Теперь Шон смотрит на меня. И произносит очень мягко:

— Поздно уже говорить об этом, Пак.

Он оставляет меня стоять у кухонного стола; я смотрю в раковину, пытаясь вспомнить, что мне следует делать дальше.

— Пак! — рявкает Гэйб. — Твой суп!

Цыплячий бульон готов уже выскочить из кастрюли, и на мгновение кажется, что на ужин у нас будут одни головешки, но я успеваю схватить кастрюльку и погасить огонь.

Парни в ожидании еды уже усаживаются за стол.

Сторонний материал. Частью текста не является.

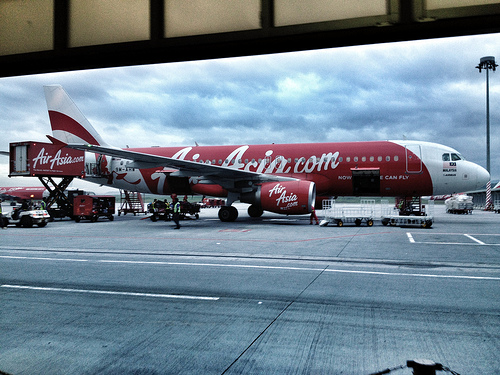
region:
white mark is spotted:
[259, 291, 266, 313]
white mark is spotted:
[252, 292, 263, 310]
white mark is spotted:
[253, 294, 266, 324]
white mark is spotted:
[253, 283, 273, 325]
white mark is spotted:
[247, 278, 264, 310]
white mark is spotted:
[253, 293, 260, 301]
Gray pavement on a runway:
[43, 237, 340, 349]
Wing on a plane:
[61, 114, 315, 206]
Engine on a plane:
[255, 170, 332, 221]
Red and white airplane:
[44, 138, 465, 219]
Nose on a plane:
[421, 133, 496, 200]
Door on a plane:
[395, 137, 425, 188]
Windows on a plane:
[196, 144, 416, 168]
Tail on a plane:
[41, 74, 107, 185]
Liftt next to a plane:
[6, 138, 109, 190]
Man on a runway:
[162, 191, 195, 223]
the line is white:
[156, 288, 163, 296]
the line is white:
[164, 283, 178, 310]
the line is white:
[158, 277, 169, 307]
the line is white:
[147, 285, 166, 304]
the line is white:
[178, 300, 183, 302]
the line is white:
[151, 283, 171, 310]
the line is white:
[180, 291, 187, 307]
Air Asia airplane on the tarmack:
[4, 72, 499, 255]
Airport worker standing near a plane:
[155, 182, 186, 232]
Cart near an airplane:
[301, 185, 446, 230]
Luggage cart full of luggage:
[53, 175, 139, 252]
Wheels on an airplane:
[214, 183, 274, 244]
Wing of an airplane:
[36, 80, 332, 213]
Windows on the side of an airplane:
[187, 147, 409, 173]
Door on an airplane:
[394, 122, 443, 207]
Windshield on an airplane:
[432, 132, 493, 228]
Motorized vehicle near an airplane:
[2, 187, 60, 238]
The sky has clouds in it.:
[205, 70, 387, 127]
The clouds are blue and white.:
[211, 67, 421, 126]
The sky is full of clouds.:
[161, 72, 419, 124]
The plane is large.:
[13, 80, 497, 219]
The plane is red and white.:
[17, 80, 496, 220]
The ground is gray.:
[326, 282, 461, 345]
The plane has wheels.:
[208, 191, 442, 239]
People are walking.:
[148, 187, 204, 236]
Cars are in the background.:
[2, 186, 124, 240]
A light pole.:
[462, 46, 497, 216]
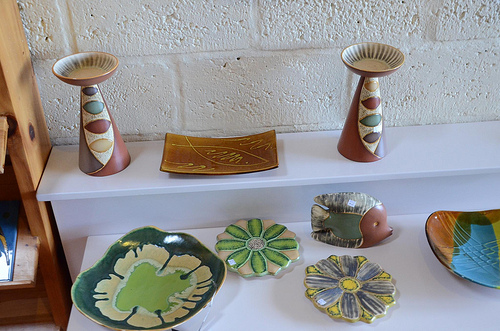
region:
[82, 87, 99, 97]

Финн начинает осторожно раскладывать по тарелкам куски цыпленка, а я разливаю бульон. Томми теперь болтает что-то насчет того, что его водяная кобыла позволяет обогнать себя, но мгновенно оживляется, когда видит зады других лошадей. Гэйб ставит перед каждым по стакану воды, не интересуясь, нужна ли она. А я все это время усиленно стараюсь не смотреть на Шона, потому что прекрасно знаю: ни один из сидящих за столом не упустит возможности заметить, как именно я смотрю на него и как я ищу его ответный взгляд.

Глава пятьдесят третья

Шон

Я просыпаюсь от какого-то крика. Накануне я вернулся слишком поздно, а потом сон слишком долго не приходил ко мне. Мгновение-другое я просто лежу, слушая. Усталость еще не прошла, и просыпаться окончательно очень не хочется, но… я снова слышу крик.

Звук переходит в мучительный вопль, и я вскакиваю с постели. Натягиваю ботинки и куртку и вот уже несусь вниз по лестнице с фонарем в руке.